The mechanism behind the reduced birth weight in the exposed group may be the negative effects of nicotine on the development of the placenta and its function leading to decreased oxygen delivery to the fetus [12, 35]. This is supported by our finding of a significant increase in the umbilical artery pulse index of the SHS exposed group indicating increased fetoplacental and maternal-placental resistance [36]. Yildiz et al. [37] reported similar results. A recent study investigated the pathways responsible for the effects of maternal SHS exposure on birth weight; they reported that SHS exposure during pregnancy results in increased inflammatory mediators IL-1β, TNF-α, IL-6, and VCAM-1 which results in low birth weight directly (TNF-α) or indirectly through decreased placental weight [38].

Accurate assessment of fetal growth depends on various ultrasonographic parameters. We found that the linear regression model predicts the fetal parameters significantly depend on the concentration of urinary cotinine creatinine ratio (CCR). The CCR was inversely correlated with the birth weight, estimated fetal weight, crown rump length, head circumference, femur length, and the amniotic fluid index. The model predicted that each increase in CCR by 1 ng/mg.cr. was accompanied by decreases in the infant birth parameters indicating a dose-response relationship. Peacock study found that cotinine was closely related to birth weight in smokers [39].
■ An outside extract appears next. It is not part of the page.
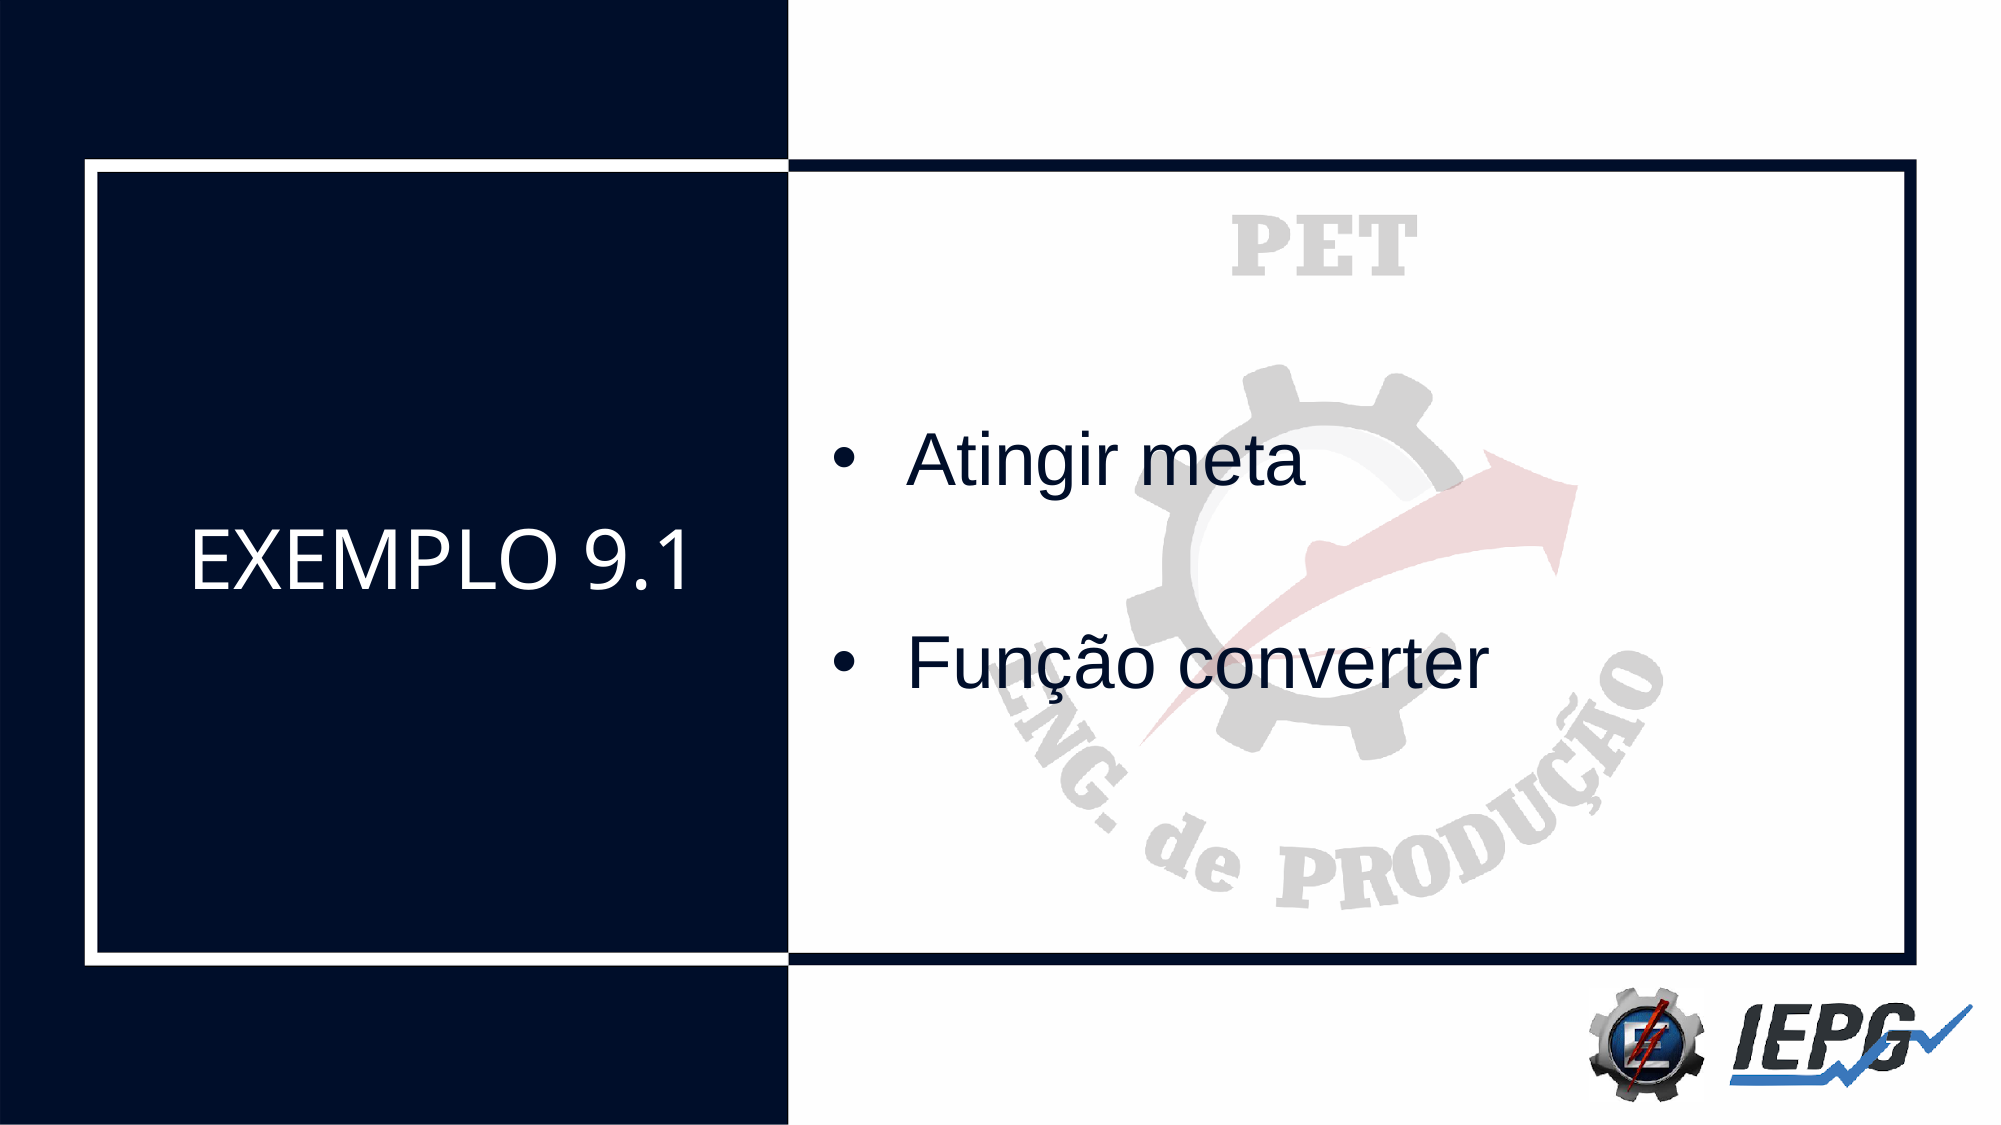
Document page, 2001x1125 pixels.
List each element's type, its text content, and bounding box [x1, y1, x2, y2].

title EXEMPLO 9.1 [120, 182, 767, 944]
picture [0, 0, 2001, 1125]
list Atingir meta Função converter [816, 182, 1863, 944]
This study supports the results of previous ones regarding the dangerous effects of secondhand smoke exposure on the outcome of the pregnancy and that this effect is correlated with the degree of exposure.
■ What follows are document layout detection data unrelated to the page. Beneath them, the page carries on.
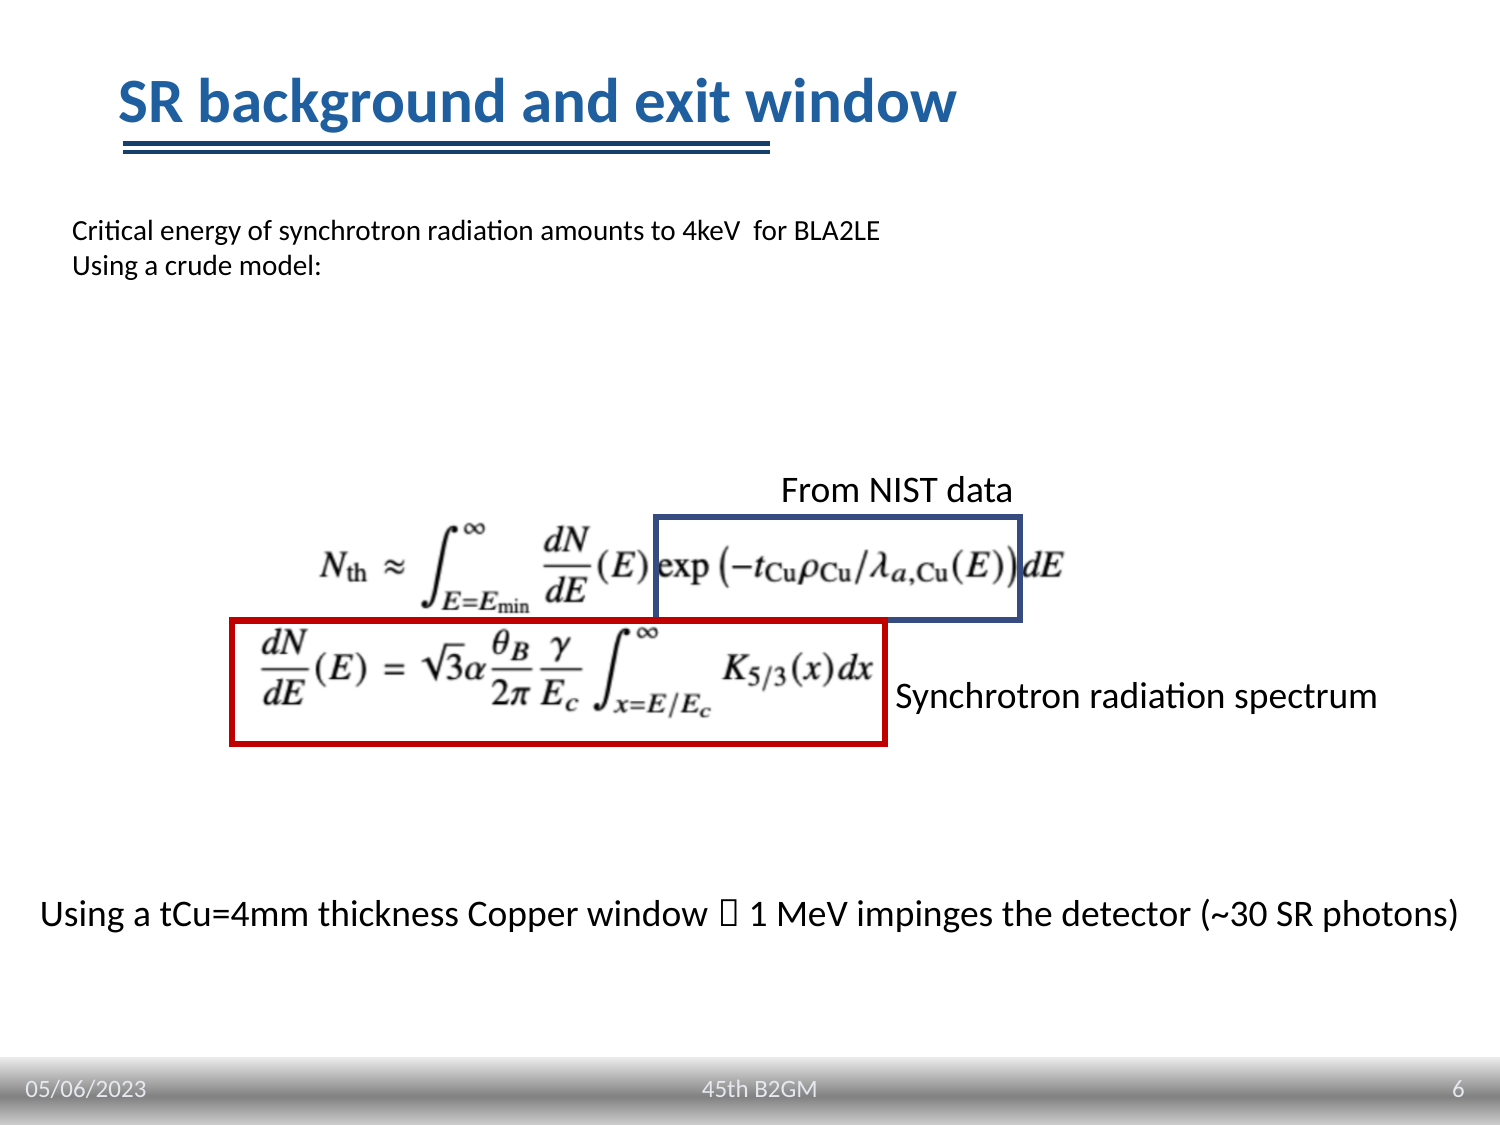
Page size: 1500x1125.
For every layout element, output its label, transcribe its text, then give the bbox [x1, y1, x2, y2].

slide_number 6 [1313, 1057, 1480, 1118]
text_box From NIST data [766, 457, 1038, 496]
footer 45th B2GM [288, 1057, 1231, 1118]
title SR background and exit window [103, 59, 1397, 144]
text_box Synchrotron radiation spectrum [1141, 663, 1394, 723]
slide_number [10, 1057, 196, 1118]
text_box Using a tCu=4mm thickness Copper window  1 MeV impinges the detector (~30 SR photons) [25, 881, 1475, 942]
text_box Critical energy of synchrotron radiation amounts to 4keV for BLA2LE Using a crude model: [57, 204, 896, 289]
picture [149, 496, 1141, 745]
The discrepancies between studies regarding the association between SHS exposure and birth weight may be due to the difference in the level and duration of SHS exposure in different studies and the different ethnic groups in each study [38].

The strengths of this study are that we did not depend on pregnant self-reported exposure, but we used, in addition, the urinary cotinine as an index of secondhand smoke exposure and the cohort nature of the study. The limitation of this study is the small number of the studied group.

Conclusion

Cotinine level is significantly elevated in secondhand smoke-exposed women. Secondhand smoke exposure had a deleterious effect on the mother and fetus. Birth weight is significantly lower in infants born to women with secondhand smoke exposure. The results of this study should lead to an improvement in the public health strategy toward prevention and control of secondhand smoke exposure during pregnancy and implementation in the antenatal care program. Advice about smoking cessation and referral for smoking cessation programs are encouraged for both parents during antenatal visits.